Io sono nato a Porto Rico il 7 gennaio del 1941, undici mesi prima dell’attacco giapponese a Pearl Harbor e dell’entrata degli Stati Uniti nella Seconda Guerra Mondiale. In questa guerra morirono molti portoricani, arruolati nell’esercito come cittadini americani, anche se non avevano il diritto di votare nelle elezioni per il Congresso.

Lo status di Commonwealth ha permesso all’economia portoricana di migliorare in modo significativo. Per celebrare questo successo, cinquant’anni fa il presidente John F. Kennedy visitò Porto Rico, l’ultimo presidente ad averlo fatto fino a ieri, quando il presidente Obama ha passato cinque ore nell’isola per commemorare la visita di JFK.

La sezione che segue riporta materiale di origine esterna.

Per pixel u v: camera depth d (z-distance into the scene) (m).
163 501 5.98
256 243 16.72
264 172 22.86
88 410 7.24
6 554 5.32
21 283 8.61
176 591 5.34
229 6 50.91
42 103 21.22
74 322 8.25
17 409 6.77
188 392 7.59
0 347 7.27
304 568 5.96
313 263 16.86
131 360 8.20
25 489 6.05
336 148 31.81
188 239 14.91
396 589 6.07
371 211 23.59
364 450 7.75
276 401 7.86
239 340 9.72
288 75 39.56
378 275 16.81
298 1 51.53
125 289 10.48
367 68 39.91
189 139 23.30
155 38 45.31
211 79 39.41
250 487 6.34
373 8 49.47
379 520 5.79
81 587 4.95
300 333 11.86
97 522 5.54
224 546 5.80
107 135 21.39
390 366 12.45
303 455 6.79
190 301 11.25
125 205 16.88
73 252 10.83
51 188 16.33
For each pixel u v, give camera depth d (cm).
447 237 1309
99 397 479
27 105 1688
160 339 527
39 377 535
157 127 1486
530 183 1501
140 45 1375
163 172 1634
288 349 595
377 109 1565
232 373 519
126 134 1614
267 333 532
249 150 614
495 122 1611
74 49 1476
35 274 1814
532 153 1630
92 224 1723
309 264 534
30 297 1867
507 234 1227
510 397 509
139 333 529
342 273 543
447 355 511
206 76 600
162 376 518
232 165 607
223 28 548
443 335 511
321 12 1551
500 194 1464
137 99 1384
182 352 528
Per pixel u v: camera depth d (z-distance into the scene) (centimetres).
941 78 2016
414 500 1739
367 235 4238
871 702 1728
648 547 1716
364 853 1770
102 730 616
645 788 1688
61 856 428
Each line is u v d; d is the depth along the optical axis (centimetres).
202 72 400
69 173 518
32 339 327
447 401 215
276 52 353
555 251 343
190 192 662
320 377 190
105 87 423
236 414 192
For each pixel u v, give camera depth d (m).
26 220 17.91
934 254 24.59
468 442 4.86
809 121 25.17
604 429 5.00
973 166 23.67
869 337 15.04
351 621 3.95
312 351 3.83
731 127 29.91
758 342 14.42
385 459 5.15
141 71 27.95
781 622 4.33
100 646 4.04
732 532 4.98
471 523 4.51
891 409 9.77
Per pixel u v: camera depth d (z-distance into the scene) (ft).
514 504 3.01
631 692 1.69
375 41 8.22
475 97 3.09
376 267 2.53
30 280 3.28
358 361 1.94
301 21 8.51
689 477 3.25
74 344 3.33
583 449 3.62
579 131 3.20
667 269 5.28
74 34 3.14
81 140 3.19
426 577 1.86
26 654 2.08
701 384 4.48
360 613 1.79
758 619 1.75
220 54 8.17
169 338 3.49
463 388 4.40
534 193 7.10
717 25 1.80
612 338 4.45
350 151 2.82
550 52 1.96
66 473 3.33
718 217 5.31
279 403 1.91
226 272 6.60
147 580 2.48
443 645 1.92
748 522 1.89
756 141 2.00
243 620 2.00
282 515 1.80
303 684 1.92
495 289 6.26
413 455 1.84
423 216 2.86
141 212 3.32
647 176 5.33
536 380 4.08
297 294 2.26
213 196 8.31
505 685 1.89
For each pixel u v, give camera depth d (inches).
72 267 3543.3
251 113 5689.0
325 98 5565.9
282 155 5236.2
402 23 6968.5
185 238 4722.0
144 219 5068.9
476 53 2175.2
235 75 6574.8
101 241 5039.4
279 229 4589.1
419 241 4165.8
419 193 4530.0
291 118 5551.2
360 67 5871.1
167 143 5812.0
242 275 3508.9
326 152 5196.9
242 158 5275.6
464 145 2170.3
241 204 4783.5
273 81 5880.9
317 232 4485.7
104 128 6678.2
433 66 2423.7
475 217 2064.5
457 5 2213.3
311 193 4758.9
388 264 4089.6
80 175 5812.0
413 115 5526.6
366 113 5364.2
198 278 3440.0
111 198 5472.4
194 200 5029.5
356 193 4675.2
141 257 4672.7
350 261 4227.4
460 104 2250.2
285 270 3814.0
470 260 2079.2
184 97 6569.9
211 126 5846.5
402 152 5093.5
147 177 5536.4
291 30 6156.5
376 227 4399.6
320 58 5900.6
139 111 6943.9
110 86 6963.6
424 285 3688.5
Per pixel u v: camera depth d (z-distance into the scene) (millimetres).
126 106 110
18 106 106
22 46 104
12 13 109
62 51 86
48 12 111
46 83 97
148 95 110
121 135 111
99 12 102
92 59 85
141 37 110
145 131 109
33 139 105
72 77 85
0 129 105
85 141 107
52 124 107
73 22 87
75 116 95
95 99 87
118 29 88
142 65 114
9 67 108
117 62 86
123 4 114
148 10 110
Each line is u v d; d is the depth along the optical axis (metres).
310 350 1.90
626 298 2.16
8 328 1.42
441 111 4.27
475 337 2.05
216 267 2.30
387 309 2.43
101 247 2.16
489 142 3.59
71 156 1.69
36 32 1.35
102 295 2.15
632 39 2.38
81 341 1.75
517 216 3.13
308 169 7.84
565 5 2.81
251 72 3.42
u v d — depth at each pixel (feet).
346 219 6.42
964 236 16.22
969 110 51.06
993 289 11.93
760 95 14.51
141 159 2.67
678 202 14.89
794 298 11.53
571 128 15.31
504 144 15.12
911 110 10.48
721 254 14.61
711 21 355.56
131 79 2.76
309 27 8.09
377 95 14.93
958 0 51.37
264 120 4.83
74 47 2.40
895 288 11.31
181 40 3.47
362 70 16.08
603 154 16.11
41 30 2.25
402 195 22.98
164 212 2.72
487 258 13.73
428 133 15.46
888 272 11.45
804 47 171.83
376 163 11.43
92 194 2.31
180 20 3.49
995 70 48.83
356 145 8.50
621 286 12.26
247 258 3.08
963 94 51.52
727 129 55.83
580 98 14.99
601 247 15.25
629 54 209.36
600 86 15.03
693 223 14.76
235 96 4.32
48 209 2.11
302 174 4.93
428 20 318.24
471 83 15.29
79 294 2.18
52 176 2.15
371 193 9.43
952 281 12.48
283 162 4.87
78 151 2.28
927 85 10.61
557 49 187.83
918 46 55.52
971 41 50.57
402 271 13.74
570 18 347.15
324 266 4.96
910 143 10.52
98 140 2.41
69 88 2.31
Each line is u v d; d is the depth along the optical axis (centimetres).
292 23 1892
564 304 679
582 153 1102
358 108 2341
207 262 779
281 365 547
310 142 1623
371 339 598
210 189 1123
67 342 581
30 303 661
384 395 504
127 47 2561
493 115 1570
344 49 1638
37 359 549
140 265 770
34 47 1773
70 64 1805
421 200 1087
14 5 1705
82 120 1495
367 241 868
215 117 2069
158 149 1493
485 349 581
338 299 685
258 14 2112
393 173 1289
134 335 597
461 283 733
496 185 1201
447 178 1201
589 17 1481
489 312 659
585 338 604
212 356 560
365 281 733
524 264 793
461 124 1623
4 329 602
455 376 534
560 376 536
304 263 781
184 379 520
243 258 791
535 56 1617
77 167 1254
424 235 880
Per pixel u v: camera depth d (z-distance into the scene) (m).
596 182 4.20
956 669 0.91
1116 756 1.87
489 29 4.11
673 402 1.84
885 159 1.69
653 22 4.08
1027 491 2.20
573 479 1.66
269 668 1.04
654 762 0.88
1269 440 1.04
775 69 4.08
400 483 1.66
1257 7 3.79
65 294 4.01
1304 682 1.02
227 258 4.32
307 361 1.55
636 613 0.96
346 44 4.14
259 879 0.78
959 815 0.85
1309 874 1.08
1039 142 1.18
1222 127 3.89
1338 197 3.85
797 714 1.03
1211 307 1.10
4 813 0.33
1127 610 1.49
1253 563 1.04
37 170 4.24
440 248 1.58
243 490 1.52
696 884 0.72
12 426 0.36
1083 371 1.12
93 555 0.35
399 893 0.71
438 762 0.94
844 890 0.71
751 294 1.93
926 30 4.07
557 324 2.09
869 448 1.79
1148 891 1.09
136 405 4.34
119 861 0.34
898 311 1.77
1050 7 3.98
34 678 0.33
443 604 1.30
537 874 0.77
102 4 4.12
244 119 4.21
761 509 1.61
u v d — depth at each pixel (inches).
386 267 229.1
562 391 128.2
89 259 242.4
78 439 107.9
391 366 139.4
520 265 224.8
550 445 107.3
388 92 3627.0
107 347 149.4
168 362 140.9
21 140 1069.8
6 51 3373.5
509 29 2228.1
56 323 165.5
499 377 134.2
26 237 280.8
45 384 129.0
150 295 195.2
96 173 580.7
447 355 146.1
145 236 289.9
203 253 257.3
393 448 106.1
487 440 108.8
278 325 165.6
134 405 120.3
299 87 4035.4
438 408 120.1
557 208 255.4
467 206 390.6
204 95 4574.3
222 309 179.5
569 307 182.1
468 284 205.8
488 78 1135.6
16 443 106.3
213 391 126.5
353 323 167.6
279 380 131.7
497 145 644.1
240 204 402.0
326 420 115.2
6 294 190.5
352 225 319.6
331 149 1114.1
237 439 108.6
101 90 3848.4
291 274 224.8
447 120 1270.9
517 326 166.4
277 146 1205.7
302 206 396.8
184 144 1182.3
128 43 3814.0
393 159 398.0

Attualmente, l’economia portoricana è in gravi condizioni. La disoccupazione è sopra al 14%, la criminalità in forte aumento, collegata soprattutto al narcotraffico, e i portoricani vogliono modificare o cancellare lo status di Commonwealth. Circa la metà della popolazione vuole che l’isola diventi uno stato dell’Unione, al pari degli altri cinquanta che già ne fanno parte; quasi altrettanti vorrebbero un “Commonwealth sviluppato”, che garantisse piena autonomia all’isola; i rimanenti chiedono l’indipendenza.

Gli americani nel resto del Paese non hanno nessuna voglia di affrontare queste questioni, occupati come sono ad affrontare i loro problemi economici. Molti non sanno neppure dove sia esattamente Porto Rico. C’è però un gruppo che presta attenzione alla questione, e cioe la leadership ispanica, che intravede la possibilità politica di uno stato ispanico nell’Unione.

Da aggiungere poi, che ci sono più portoricani negli Stati Uniti che nell’isola stessa, quasi un milione di più. Costoro possono votare sia per il presidente che per il Congresso e aspettano di vedere le posizioni di Democratici e Repubblicani nei confronti della questione portoricana. Molti di essi vivono nei cosiddetti “stati in bilico”, come la Florida o il Texas, che possono essere determinanti nelle elezioni presidenziali. Anch’io sto aspettando di vedere…

Quando leggerete questo articolo, il presidente Obama avrà già lasciato Porto Rico, tornando a Washington, comunque vada, con milioni di dollari ottenuti nella raccolta di fondi effettuata a San Juan. Ci vorrà però più tempo per stabilire se questa sua visita all’isola gli ha fatto guadagnare il voto dei portoricani sul continente.